__What you will do__: The listing, minus its pictures, is to be given again exactly.

__Records shown__:
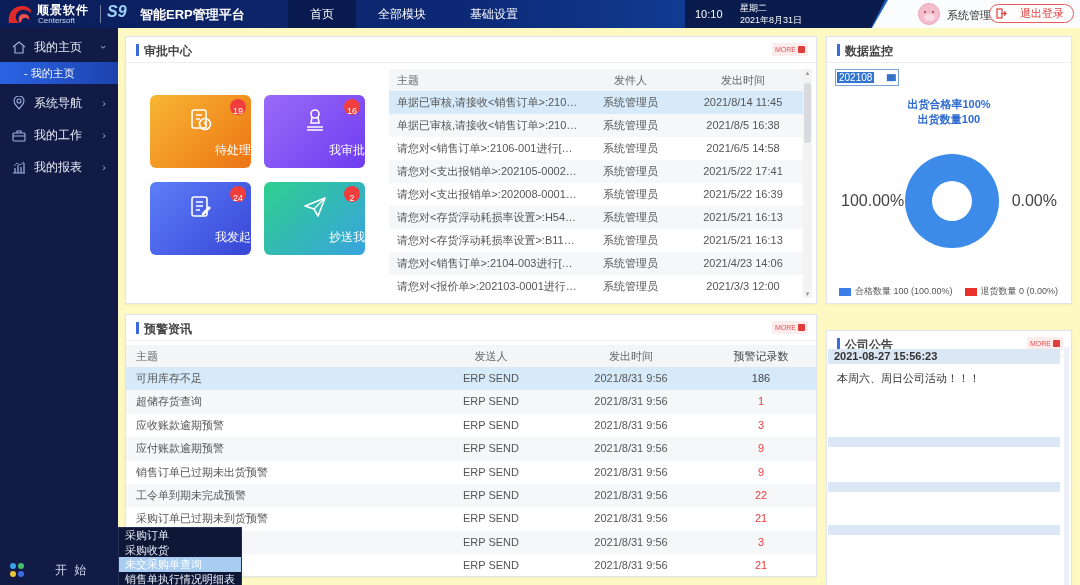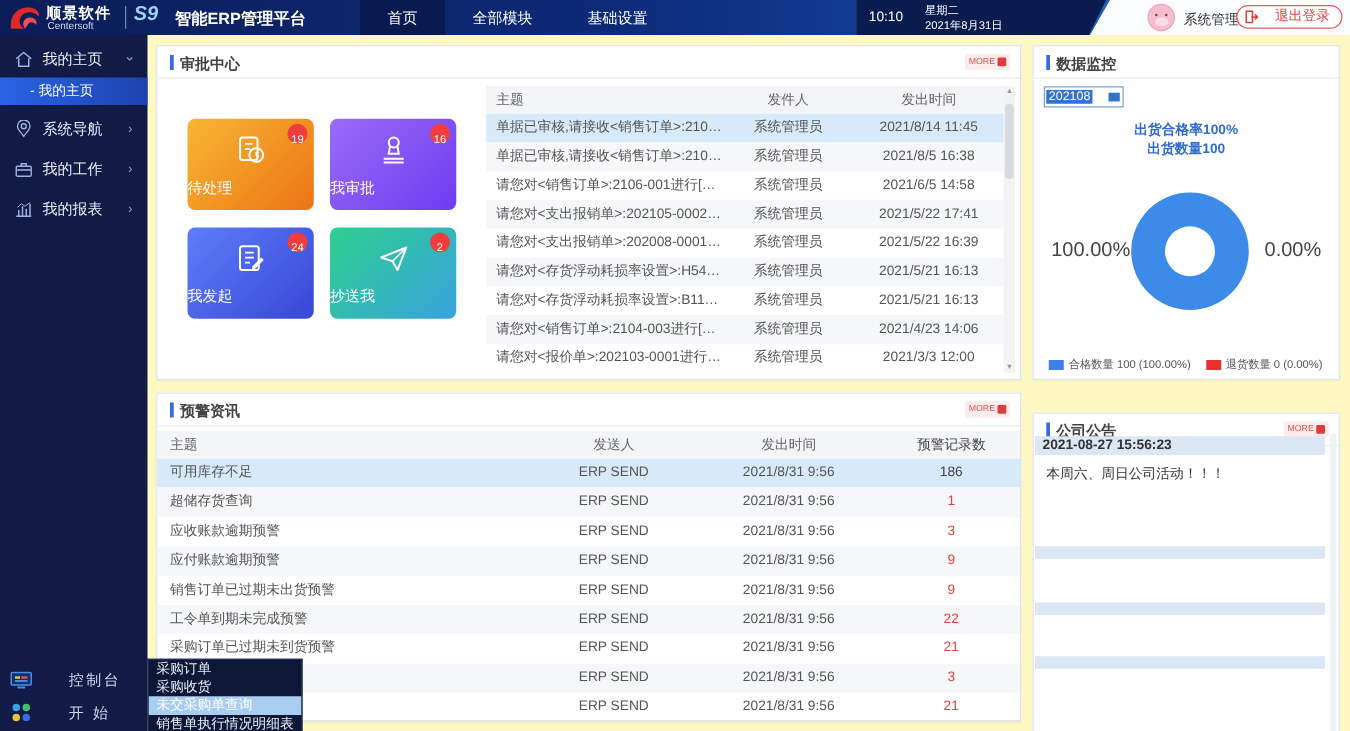"待处理" .tile .t-label { text-align: left -> right }
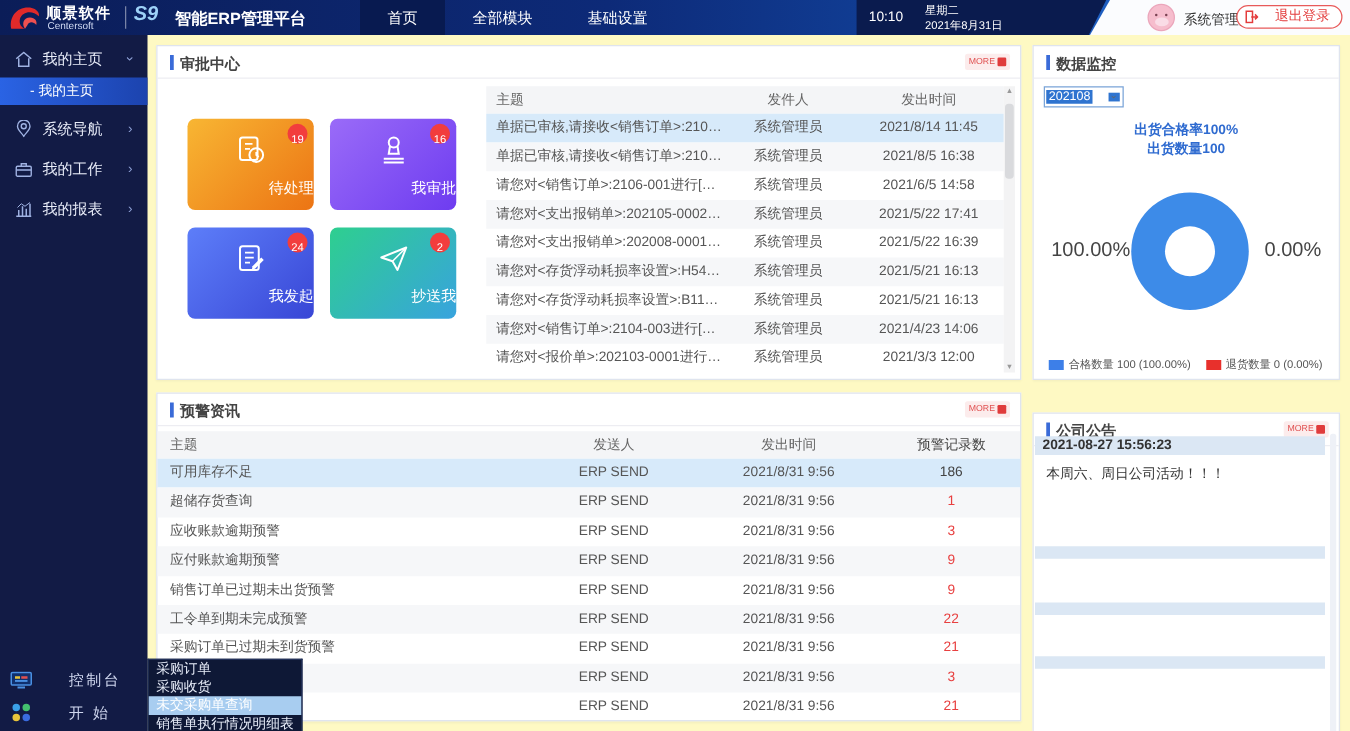"控制台" div.foot-row { html: <div> <svg> <rect></rect> <rect></rect> <rect></rect> <rect></rect> <path></path> </svg> <span>控制台</span> </div> -> none }
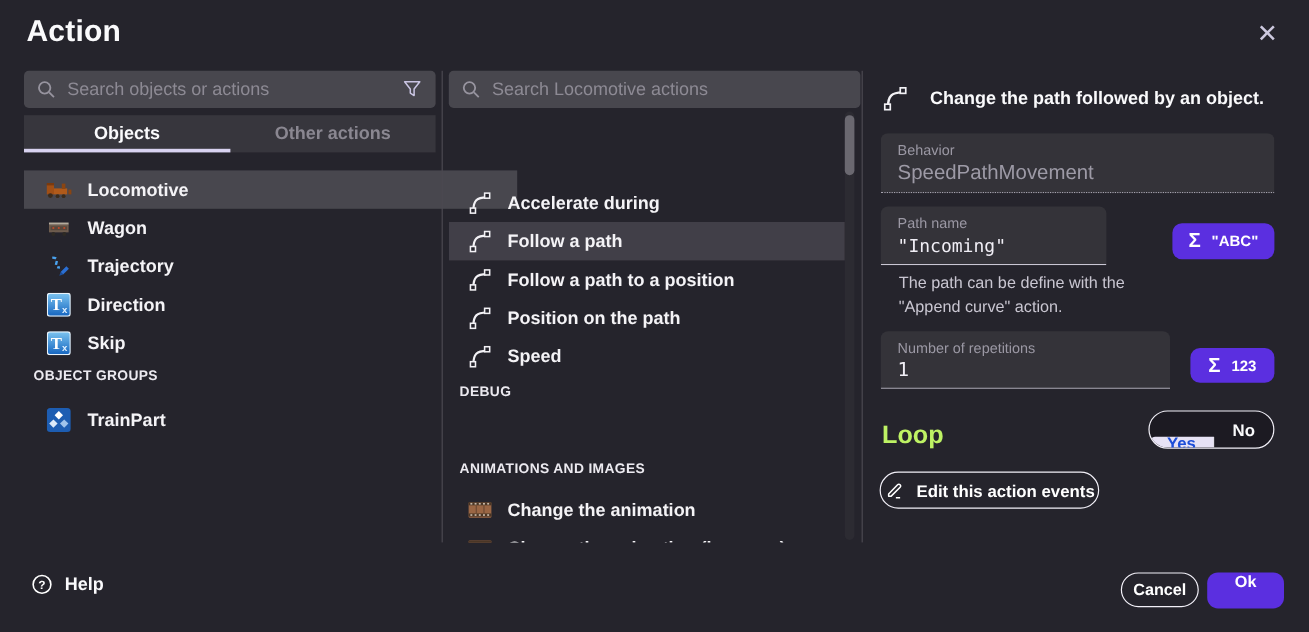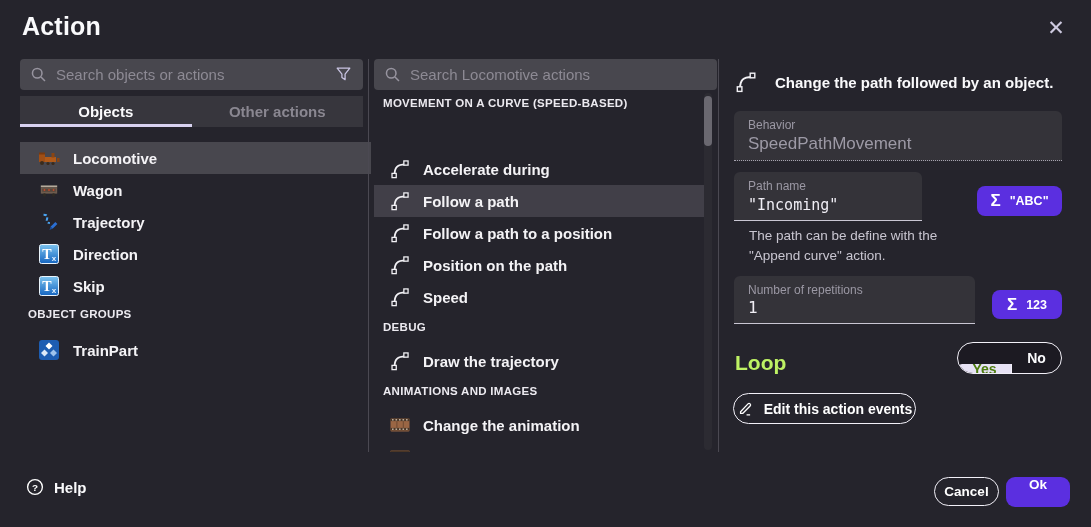"MOVEMENT ON A CURVE (SPEED-BASED)" div.sec-header { html: <div>MOVEMENT ON A CURVE (SPEED-BASED)</div> -> none }
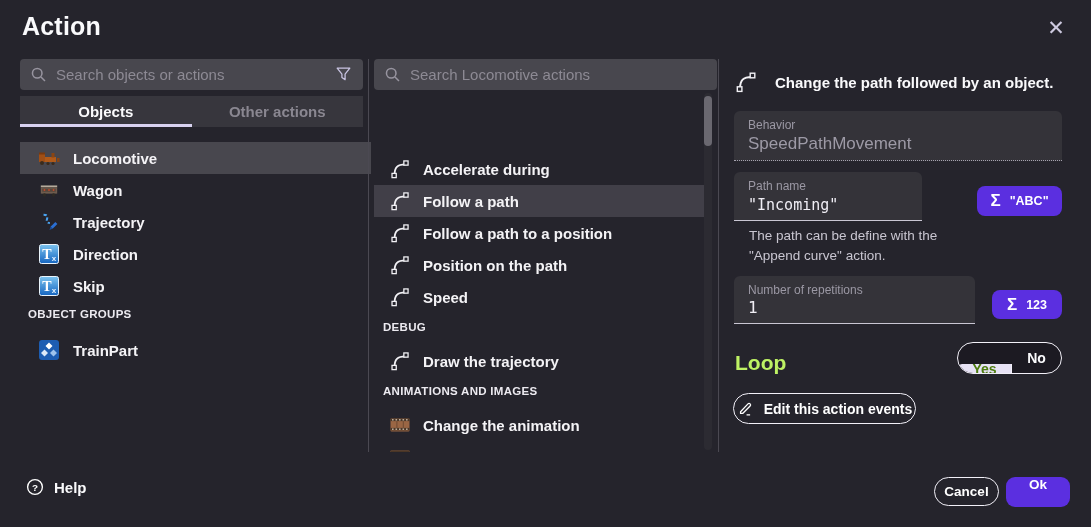"Locomotive" div.abs { width: 351px -> 411px }
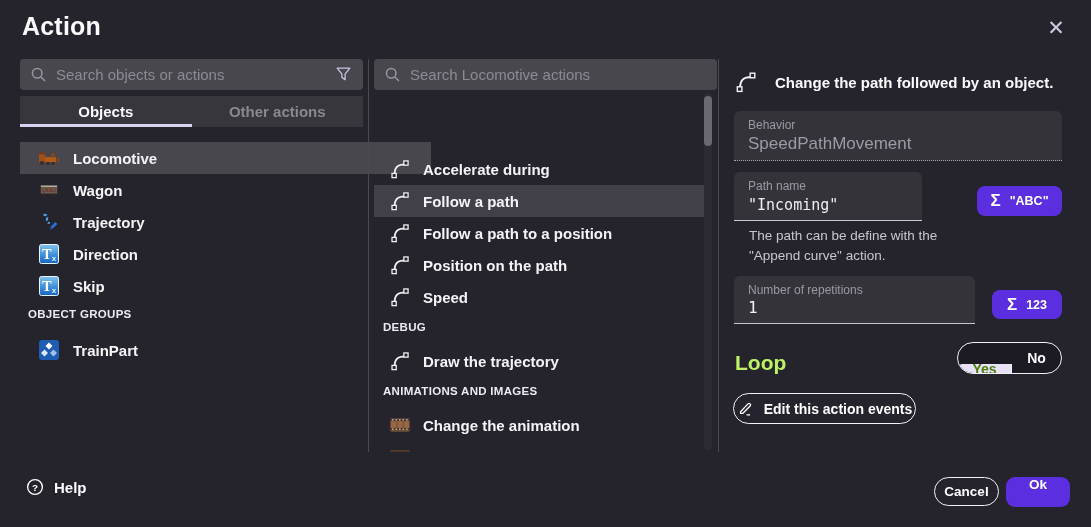"Draw the trajectory" div.row { html: <div> <span> <svg> <path></path> <rect></rect> <rect></rect> </svg> </span> <span>Draw the trajectory</span> </div> -> none }
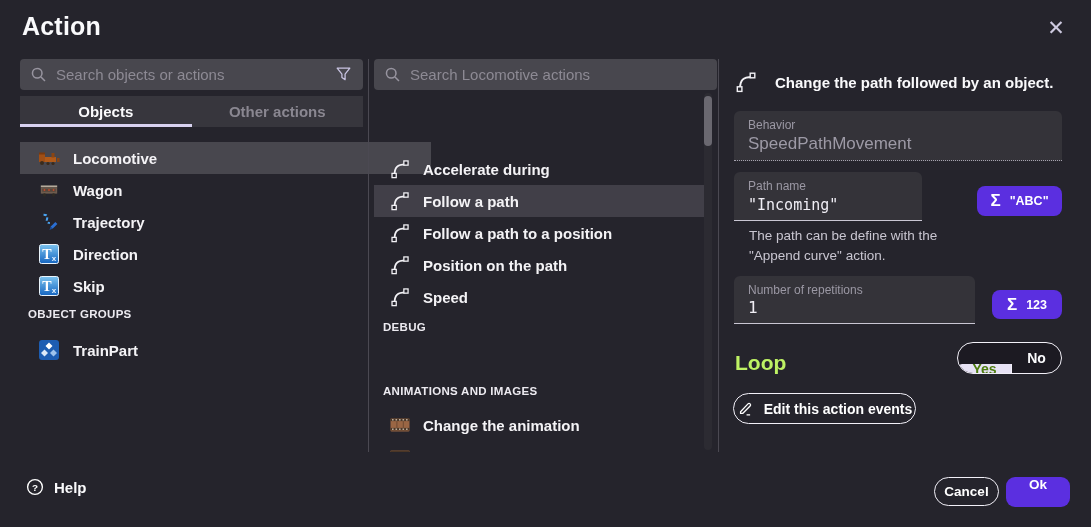"Yes" .toggle .seg.on { color: #4d7c0f -> #1d4ed8 }
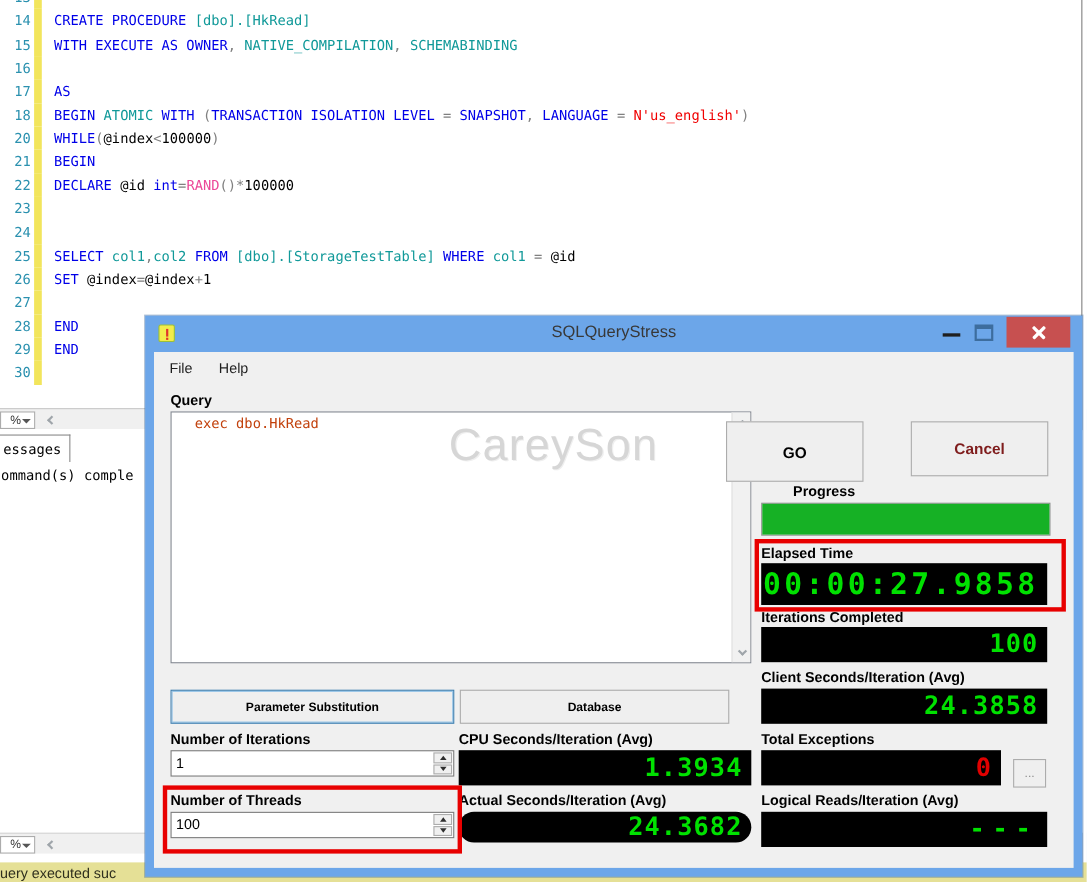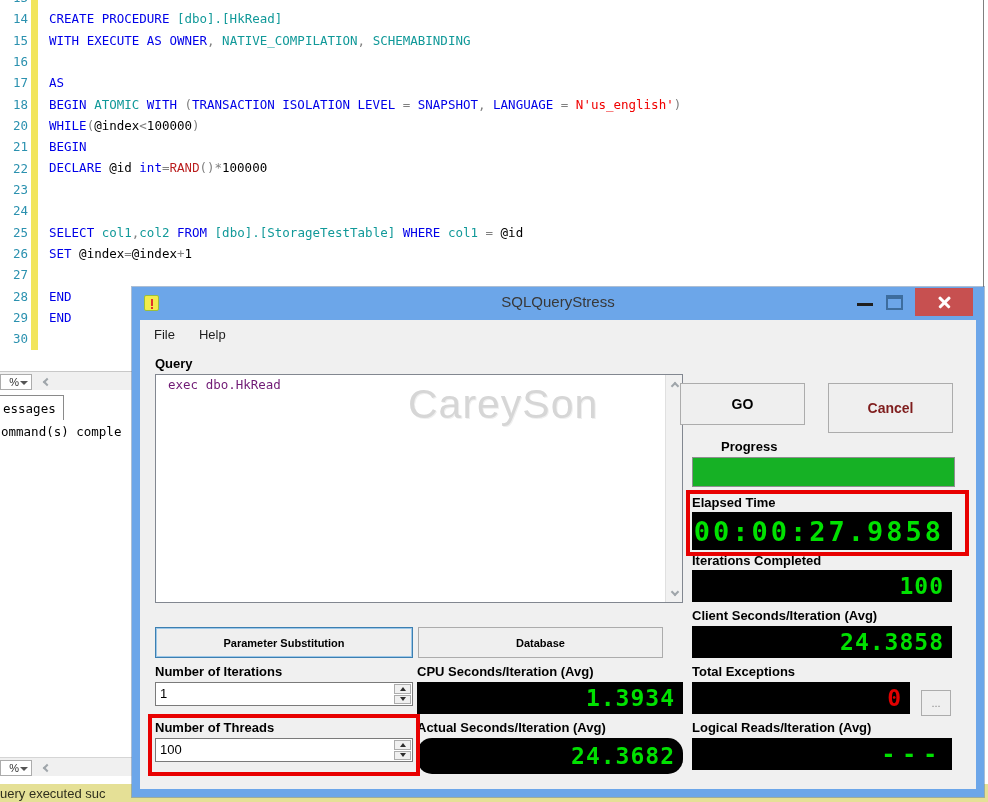"RAND" .tok.fn { color: #b91c1c -> #ec4899; font-family: Liberation Mono, monospace -> none }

__Task response__:
"待处理" .tile .t-label { text-align: left -> right }
"控制台" div.foot-row { html: <div> <svg> <rect></rect> <rect></rect> <rect></rect> <rect></rect> <path></path> </svg> <span>控制台</span> </div> -> none }
"MOVEMENT ON A CURVE (SPEED-BASED)" div.sec-header { html: <div>MOVEMENT ON A CURVE (SPEED-BASED)</div> -> none }
"Locomotive" div.abs { width: 351px -> 411px }
"Draw the trajectory" div.row { html: <div> <span> <svg> <path></path> <rect></rect> <rect></rect> </svg> </span> <span>Draw the trajectory</span> </div> -> none }
"Yes" .toggle .seg.on { color: #4d7c0f -> #1d4ed8 }
"RAND" .tok.fn { color: #b91c1c -> #ec4899; font-family: Liberation Mono, monospace -> none }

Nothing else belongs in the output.